- Opening Delimiter -
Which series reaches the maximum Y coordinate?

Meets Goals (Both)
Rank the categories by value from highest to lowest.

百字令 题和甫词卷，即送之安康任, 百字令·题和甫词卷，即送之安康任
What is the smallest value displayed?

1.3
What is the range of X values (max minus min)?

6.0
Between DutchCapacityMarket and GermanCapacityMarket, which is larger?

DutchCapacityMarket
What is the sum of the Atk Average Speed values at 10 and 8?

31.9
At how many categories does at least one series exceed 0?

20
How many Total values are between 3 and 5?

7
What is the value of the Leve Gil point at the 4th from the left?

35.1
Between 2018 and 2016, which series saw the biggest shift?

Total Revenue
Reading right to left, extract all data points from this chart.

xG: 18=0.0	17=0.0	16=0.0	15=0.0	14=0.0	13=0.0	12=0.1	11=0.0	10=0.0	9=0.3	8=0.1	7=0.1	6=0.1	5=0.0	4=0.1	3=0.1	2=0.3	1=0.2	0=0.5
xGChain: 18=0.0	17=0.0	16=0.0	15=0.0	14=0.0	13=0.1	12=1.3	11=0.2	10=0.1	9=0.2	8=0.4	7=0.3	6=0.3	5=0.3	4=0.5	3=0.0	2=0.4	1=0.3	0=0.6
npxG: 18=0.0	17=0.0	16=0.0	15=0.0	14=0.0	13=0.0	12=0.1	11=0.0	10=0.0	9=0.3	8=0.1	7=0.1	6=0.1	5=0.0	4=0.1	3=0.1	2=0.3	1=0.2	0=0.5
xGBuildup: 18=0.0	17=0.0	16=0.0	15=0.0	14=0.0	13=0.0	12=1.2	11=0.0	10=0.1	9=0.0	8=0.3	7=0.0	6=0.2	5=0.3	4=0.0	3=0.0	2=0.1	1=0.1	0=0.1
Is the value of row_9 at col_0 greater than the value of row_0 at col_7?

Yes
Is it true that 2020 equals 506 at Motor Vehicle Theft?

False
- Closing Delimiter -
To-do item.
Copy out the whole listing above word for word, keeping every line in its original order.

Task response.
Which series reaches the maximum Y coordinate?

Meets Goals (Both)
Rank the categories by value from highest to lowest.

百字令 题和甫词卷，即送之安康任, 百字令·题和甫词卷，即送之安康任
What is the smallest value displayed?

1.3
What is the range of X values (max minus min)?

6.0
Between DutchCapacityMarket and GermanCapacityMarket, which is larger?

DutchCapacityMarket
What is the sum of the Atk Average Speed values at 10 and 8?

31.9
At how many categories does at least one series exceed 0?

20
How many Total values are between 3 and 5?

7
What is the value of the Leve Gil point at the 4th from the left?

35.1
Between 2018 and 2016, which series saw the biggest shift?

Total Revenue
Reading right to left, extract all data points from this chart.

xG: 18=0.0	17=0.0	16=0.0	15=0.0	14=0.0	13=0.0	12=0.1	11=0.0	10=0.0	9=0.3	8=0.1	7=0.1	6=0.1	5=0.0	4=0.1	3=0.1	2=0.3	1=0.2	0=0.5
xGChain: 18=0.0	17=0.0	16=0.0	15=0.0	14=0.0	13=0.1	12=1.3	11=0.2	10=0.1	9=0.2	8=0.4	7=0.3	6=0.3	5=0.3	4=0.5	3=0.0	2=0.4	1=0.3	0=0.6
npxG: 18=0.0	17=0.0	16=0.0	15=0.0	14=0.0	13=0.0	12=0.1	11=0.0	10=0.0	9=0.3	8=0.1	7=0.1	6=0.1	5=0.0	4=0.1	3=0.1	2=0.3	1=0.2	0=0.5
xGBuildup: 18=0.0	17=0.0	16=0.0	15=0.0	14=0.0	13=0.0	12=1.2	11=0.0	10=0.1	9=0.0	8=0.3	7=0.0	6=0.2	5=0.3	4=0.0	3=0.0	2=0.1	1=0.1	0=0.1
Is the value of row_9 at col_0 greater than the value of row_0 at col_7?

Yes
Is it true that 2020 equals 506 at Motor Vehicle Theft?

False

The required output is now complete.